PROVIDED RECORDS:
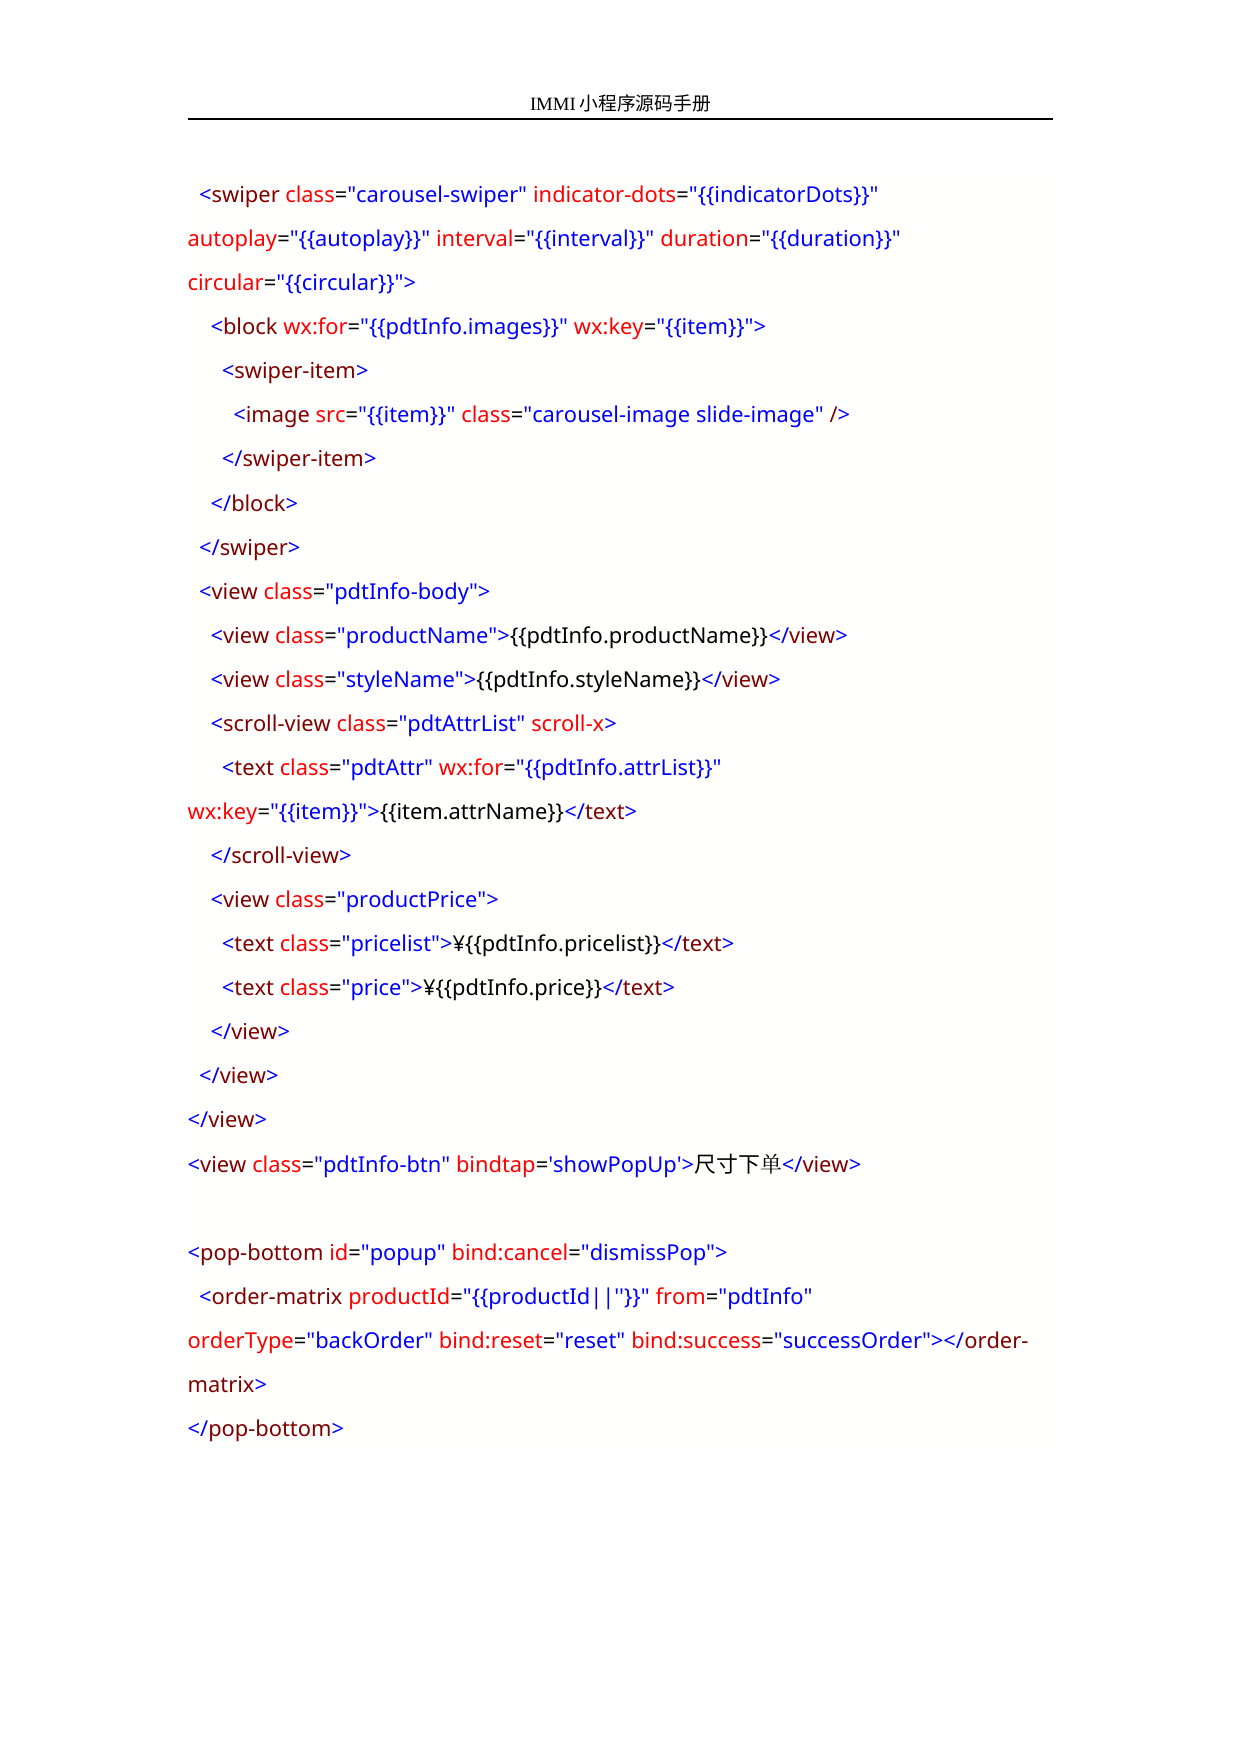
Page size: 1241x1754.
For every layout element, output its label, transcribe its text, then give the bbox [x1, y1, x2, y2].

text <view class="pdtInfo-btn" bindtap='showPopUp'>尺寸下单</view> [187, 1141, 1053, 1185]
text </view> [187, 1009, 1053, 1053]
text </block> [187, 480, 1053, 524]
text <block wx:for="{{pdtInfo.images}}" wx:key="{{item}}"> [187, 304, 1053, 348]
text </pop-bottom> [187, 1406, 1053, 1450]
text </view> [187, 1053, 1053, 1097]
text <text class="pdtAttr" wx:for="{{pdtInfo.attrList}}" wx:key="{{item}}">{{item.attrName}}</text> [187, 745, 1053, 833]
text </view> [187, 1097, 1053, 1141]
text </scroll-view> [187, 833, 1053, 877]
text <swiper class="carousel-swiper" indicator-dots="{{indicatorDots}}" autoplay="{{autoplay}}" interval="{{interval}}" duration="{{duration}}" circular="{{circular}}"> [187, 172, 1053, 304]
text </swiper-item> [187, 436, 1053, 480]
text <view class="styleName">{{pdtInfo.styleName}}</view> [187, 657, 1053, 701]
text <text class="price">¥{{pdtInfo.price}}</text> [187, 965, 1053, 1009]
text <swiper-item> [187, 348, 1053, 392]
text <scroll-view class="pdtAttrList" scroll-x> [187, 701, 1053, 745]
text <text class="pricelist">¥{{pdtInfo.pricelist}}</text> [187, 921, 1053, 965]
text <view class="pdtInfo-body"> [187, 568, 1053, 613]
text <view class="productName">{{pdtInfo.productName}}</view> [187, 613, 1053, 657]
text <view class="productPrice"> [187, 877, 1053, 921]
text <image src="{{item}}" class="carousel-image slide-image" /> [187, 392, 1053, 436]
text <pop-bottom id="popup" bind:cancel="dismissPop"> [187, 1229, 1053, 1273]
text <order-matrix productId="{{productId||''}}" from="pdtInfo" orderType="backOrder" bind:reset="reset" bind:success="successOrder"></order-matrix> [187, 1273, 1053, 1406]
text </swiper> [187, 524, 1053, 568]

WHAT IS NEEDED: Scan the records above and report every line with the string "class".

RESULT OF THE EXERCISE:
text <view class="pdtInfo-btn" bindtap='showPopUp'>尺寸下单</view> [187, 1141, 1053, 1185]
text <text class="pdtAttr" wx:for="{{pdtInfo.attrList}}" wx:key="{{item}}">{{item.attrName}}</text> [187, 745, 1053, 833]
text <swiper class="carousel-swiper" indicator-dots="{{indicatorDots}}" autoplay="{{autoplay}}" interval="{{interval}}" duration="{{duration}}" circular="{{circular}}"> [187, 172, 1053, 304]
text <view class="styleName">{{pdtInfo.styleName}}</view> [187, 657, 1053, 701]
text <text class="price">¥{{pdtInfo.price}}</text> [187, 965, 1053, 1009]
text <scroll-view class="pdtAttrList" scroll-x> [187, 701, 1053, 745]
text <text class="pricelist">¥{{pdtInfo.pricelist}}</text> [187, 921, 1053, 965]
text <view class="pdtInfo-body"> [187, 568, 1053, 613]
text <view class="productName">{{pdtInfo.productName}}</view> [187, 613, 1053, 657]
text <view class="productPrice"> [187, 877, 1053, 921]
text <image src="{{item}}" class="carousel-image slide-image" /> [187, 392, 1053, 436]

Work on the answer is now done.